Induced EMF Electromagnetic Induction - the process of inducing an electric current by suing a changing magnetic field
How is an induced magnetic field related to a magnetic field? - The magnitude of induced EMF is proportional to the rate of change of the magnetic field. The more rapidly the magnetic field changes, the greater the induced EMF.
Induced EMF is related to magnetic flux Flux –means “flow” Magnetic flux – measure of the number of magnetic filed lines that pass through a given area.
Calculating magnetic flux – Φ (phi) Magnetic filed – B crosses a surface area (A), at right angle magnetic flux Φ = magnitude of magnetic field times area Φ = BA
What factors affect magnetic flux, Φ ? Magnetic flux depends on the magnitude of the magnetic field, B, its orientation with respect to a surface, θ, and the area of the surface, A - if magnetic flux is parallel to the surface then Φ = 0 If magnetic flux crosses the surface at an angle θ the formula is : Φ = BA cos θ
Faraday’s law relates magnetic flux and EMF Any change in magnetic flux Φ will induces voltage (emf) to be "induced" in the coil Change in magnetic flux Φ could be produced by: 1-changing the magnetic field strength, 2-moving a magnet toward or away from the coil, 3- moving the coil into or out of the magnetic field, 4- rotating the coil relative to the magnet, etc.
EMF = −N (ΔBA/ Δt) N number of loops in the coil Δt – time ΔBA = Φ magnetic flux – B is magnetic field – A is area
emf is directly proportional to the change in flux emf is greatest when the change in time Δt is smallest—that is, emf is inversely proportional to Δt A coil has N turns, an emf will be produced that is N times greater than for a single coil, so that emf is directly proportional to N ( number of loops) EMF = −N (ΔBA/ Δt)
Lenz's law Lenz’s law states that an induced current always flow in a direction that opposes the change that cused it.

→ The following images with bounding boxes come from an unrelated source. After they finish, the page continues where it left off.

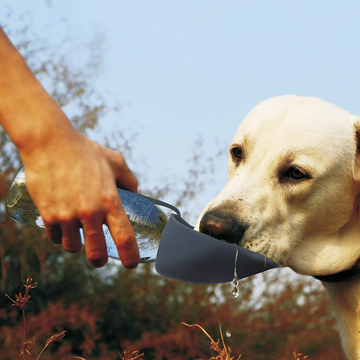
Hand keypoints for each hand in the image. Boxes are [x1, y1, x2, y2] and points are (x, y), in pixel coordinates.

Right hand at [21, 127, 139, 268]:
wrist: (50, 142)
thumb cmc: (85, 151)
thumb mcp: (115, 161)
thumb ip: (129, 180)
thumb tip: (135, 192)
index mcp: (110, 201)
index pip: (124, 238)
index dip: (130, 256)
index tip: (132, 264)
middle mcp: (90, 212)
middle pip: (97, 254)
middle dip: (99, 259)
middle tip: (99, 257)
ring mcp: (67, 216)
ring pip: (73, 247)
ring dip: (77, 244)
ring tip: (78, 232)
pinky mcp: (47, 215)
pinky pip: (55, 238)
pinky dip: (60, 236)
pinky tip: (62, 226)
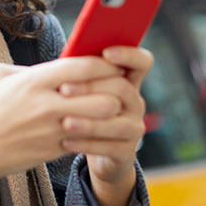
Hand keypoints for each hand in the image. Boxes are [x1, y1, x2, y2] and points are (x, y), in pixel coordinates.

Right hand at [0, 56, 122, 205]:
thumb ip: (30, 69)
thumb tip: (55, 67)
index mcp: (33, 80)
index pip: (85, 66)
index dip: (107, 63)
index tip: (113, 63)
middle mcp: (47, 105)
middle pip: (105, 95)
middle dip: (117, 90)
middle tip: (118, 88)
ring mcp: (52, 131)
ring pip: (103, 121)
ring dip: (114, 115)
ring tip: (113, 111)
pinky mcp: (54, 152)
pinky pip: (90, 142)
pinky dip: (100, 136)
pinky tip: (99, 131)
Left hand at [57, 46, 152, 205]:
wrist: (92, 149)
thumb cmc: (82, 109)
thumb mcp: (82, 89)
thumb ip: (80, 73)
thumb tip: (65, 58)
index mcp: (127, 81)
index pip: (141, 62)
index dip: (128, 55)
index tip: (106, 53)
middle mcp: (135, 103)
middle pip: (123, 88)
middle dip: (92, 87)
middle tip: (63, 90)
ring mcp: (134, 128)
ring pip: (118, 122)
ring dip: (89, 122)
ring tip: (64, 122)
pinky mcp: (127, 152)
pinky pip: (109, 147)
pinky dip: (85, 144)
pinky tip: (65, 141)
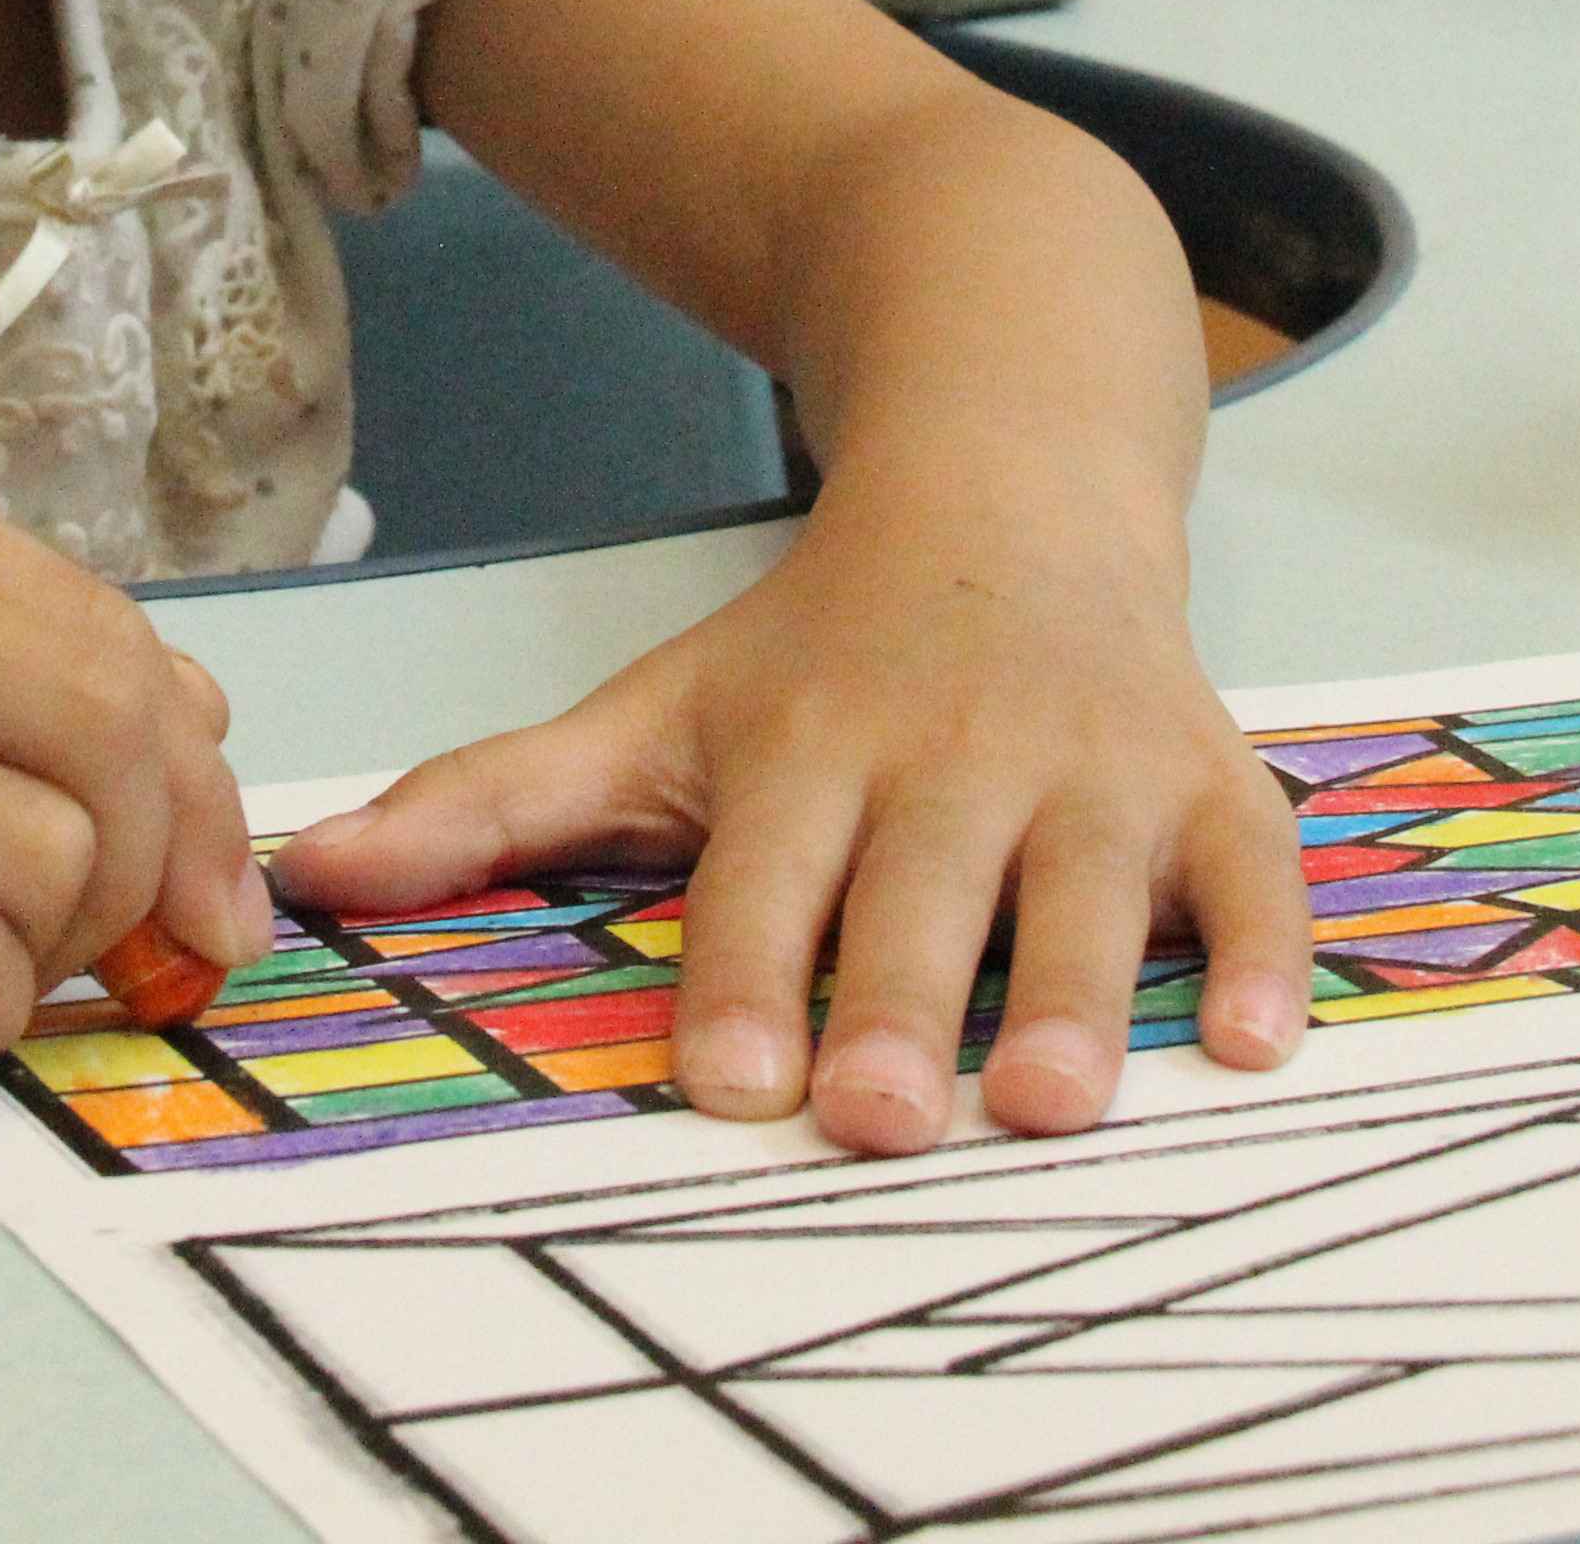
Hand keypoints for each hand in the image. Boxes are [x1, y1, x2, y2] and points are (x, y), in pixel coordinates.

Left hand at [269, 474, 1309, 1155]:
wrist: (1009, 464)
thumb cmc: (819, 638)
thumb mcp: (656, 706)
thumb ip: (495, 801)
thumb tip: (311, 877)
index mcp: (809, 744)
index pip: (765, 876)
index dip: (747, 975)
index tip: (729, 1077)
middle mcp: (951, 751)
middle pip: (921, 896)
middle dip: (899, 1003)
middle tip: (879, 1115)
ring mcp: (1092, 761)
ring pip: (1090, 892)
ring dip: (1076, 997)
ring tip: (1050, 1103)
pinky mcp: (1209, 771)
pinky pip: (1254, 868)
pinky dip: (1267, 953)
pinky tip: (1263, 1046)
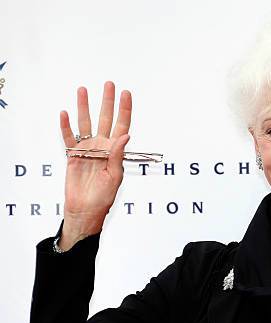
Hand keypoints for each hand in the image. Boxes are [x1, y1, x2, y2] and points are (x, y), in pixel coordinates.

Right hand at [59, 81, 131, 248]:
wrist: (85, 210)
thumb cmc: (103, 197)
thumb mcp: (115, 176)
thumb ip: (117, 155)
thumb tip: (125, 135)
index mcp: (115, 151)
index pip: (122, 125)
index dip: (124, 110)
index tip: (126, 94)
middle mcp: (102, 146)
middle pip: (105, 119)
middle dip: (106, 101)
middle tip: (108, 84)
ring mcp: (87, 149)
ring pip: (85, 123)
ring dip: (84, 107)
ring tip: (82, 90)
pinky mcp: (73, 156)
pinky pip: (68, 138)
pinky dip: (65, 126)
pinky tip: (64, 113)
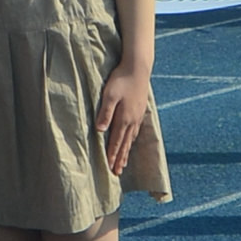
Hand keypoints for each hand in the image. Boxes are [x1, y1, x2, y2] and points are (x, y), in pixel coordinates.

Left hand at [92, 55, 155, 173]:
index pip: (116, 141)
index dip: (112, 155)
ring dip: (126, 151)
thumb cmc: (121, 79)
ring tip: (123, 162)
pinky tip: (130, 141)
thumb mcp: (110, 95)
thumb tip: (100, 131)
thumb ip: (105, 113)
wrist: (138, 68)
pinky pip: (135, 130)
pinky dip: (132, 140)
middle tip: (117, 172)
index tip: (110, 168)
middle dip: (120, 159)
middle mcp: (132, 120)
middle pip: (125, 144)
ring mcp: (137, 115)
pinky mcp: (140, 110)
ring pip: (131, 138)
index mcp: (124, 118)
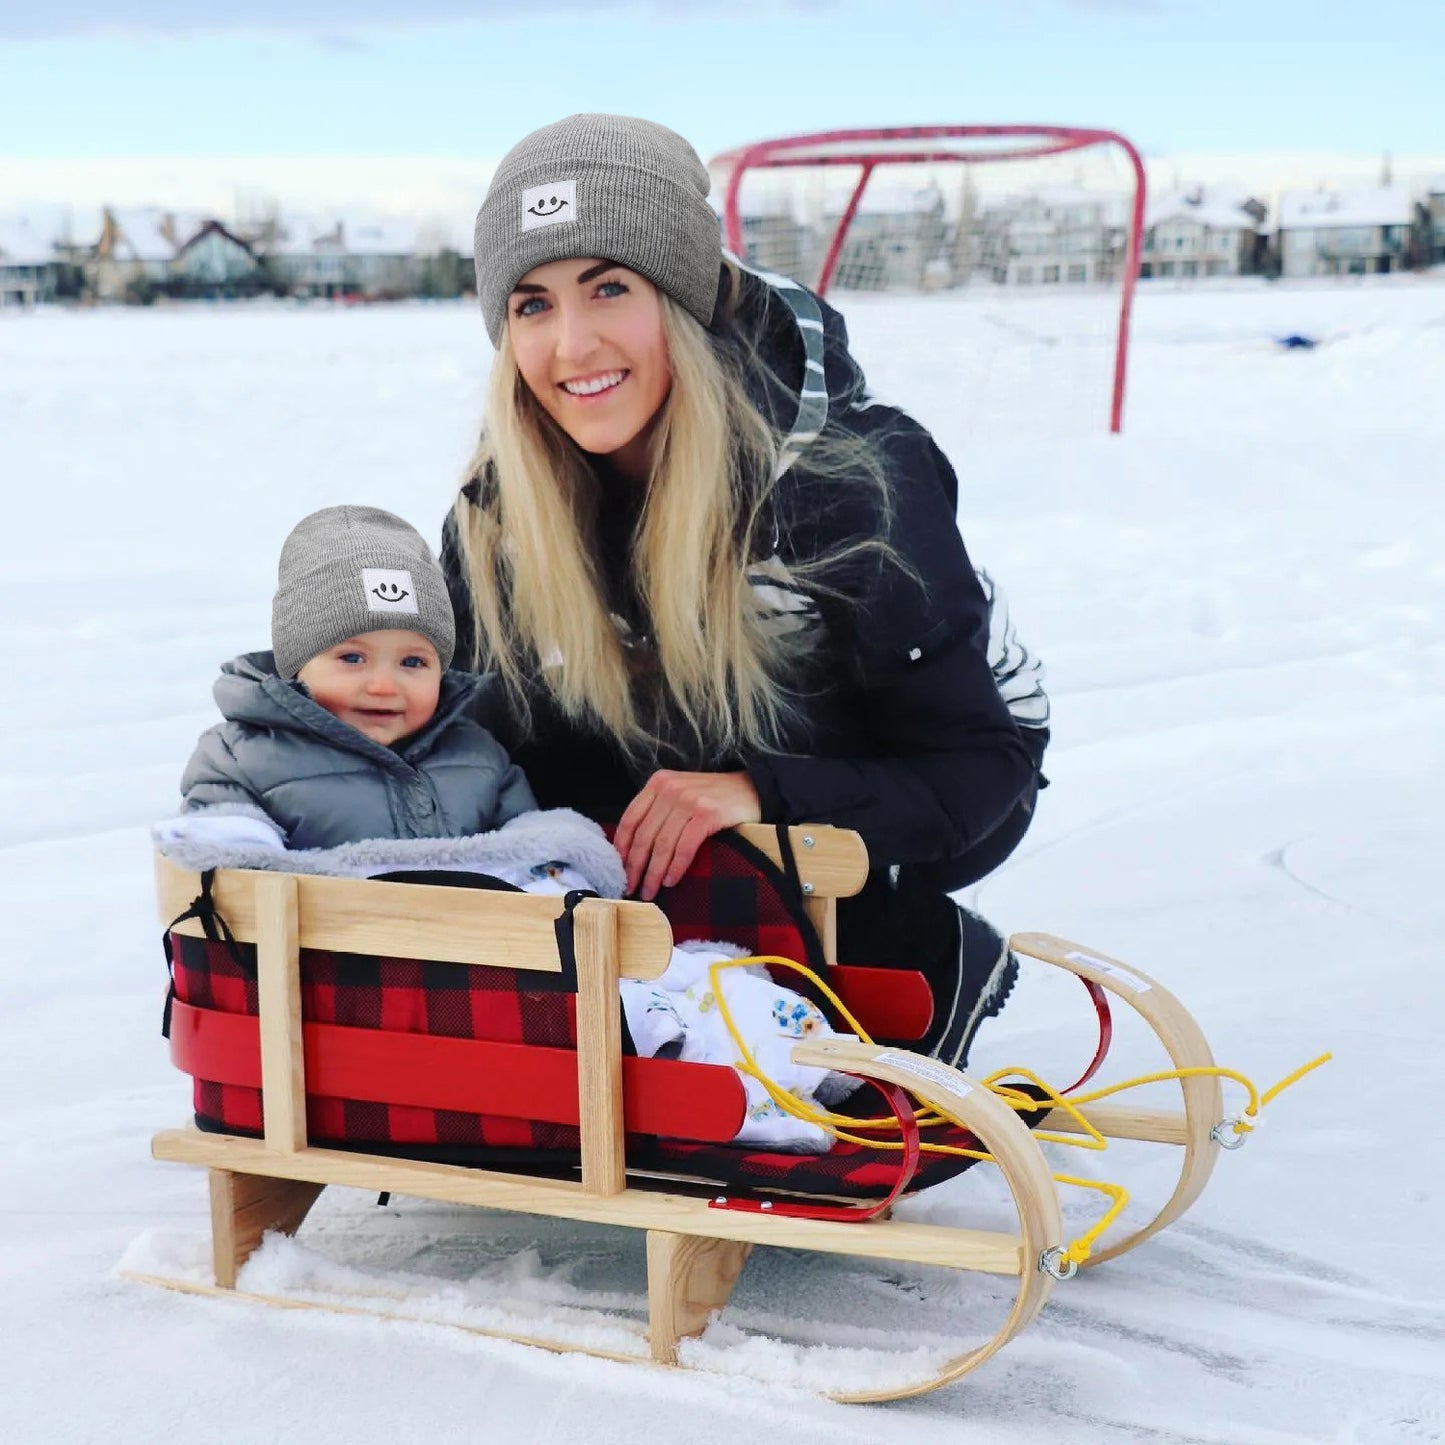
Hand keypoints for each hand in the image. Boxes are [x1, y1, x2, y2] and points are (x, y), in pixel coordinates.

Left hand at [614, 770, 761, 899]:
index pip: (630, 819)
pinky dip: (676, 867)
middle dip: (636, 867)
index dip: (622, 848)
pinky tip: (671, 881)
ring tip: (650, 891)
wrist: (752, 790)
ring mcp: (689, 800)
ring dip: (654, 873)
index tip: (619, 870)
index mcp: (658, 783)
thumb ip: (659, 811)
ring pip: (662, 844)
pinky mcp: (707, 813)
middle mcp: (670, 788)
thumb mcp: (680, 794)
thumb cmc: (713, 798)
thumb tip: (634, 850)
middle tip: (631, 887)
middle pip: (644, 835)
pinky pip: (685, 847)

The reason for the negative sign in Faraday’s law: EMF = − N (ΔBA/ Δt) ( - ) Indicates that the induced current opposes the change in magnetic flux.
Bar magnet being moved in a coil the strength of the magnetic field increases in the coil. The current induced in the coil creates another field, in the opposite direction of the bar magnet’s to oppose the increase induction opposes any change in flux
a) Magnet moves into the coil –Current moves counter-clockwise b) Magnet out of coil – current moves clockwise C) Magnet moves out of coil - Which way does the current move?